_WRITTEN TASK_
Extract every line from the records below and reproduce each one word for word.

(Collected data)

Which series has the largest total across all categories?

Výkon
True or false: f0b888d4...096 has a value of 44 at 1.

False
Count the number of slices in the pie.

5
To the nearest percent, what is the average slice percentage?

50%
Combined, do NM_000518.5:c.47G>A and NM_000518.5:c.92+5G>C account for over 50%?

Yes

_RESPONSE_
Which series has the largest total across all categories?

Výkon
True or false: f0b888d4...096 has a value of 44 at 1.

False
Count the number of slices in the pie.

5
To the nearest percent, what is the average slice percentage?

50%
Combined, do NM_000518.5:c.47G>A and NM_000518.5:c.92+5G>C account for over 50%?

Yes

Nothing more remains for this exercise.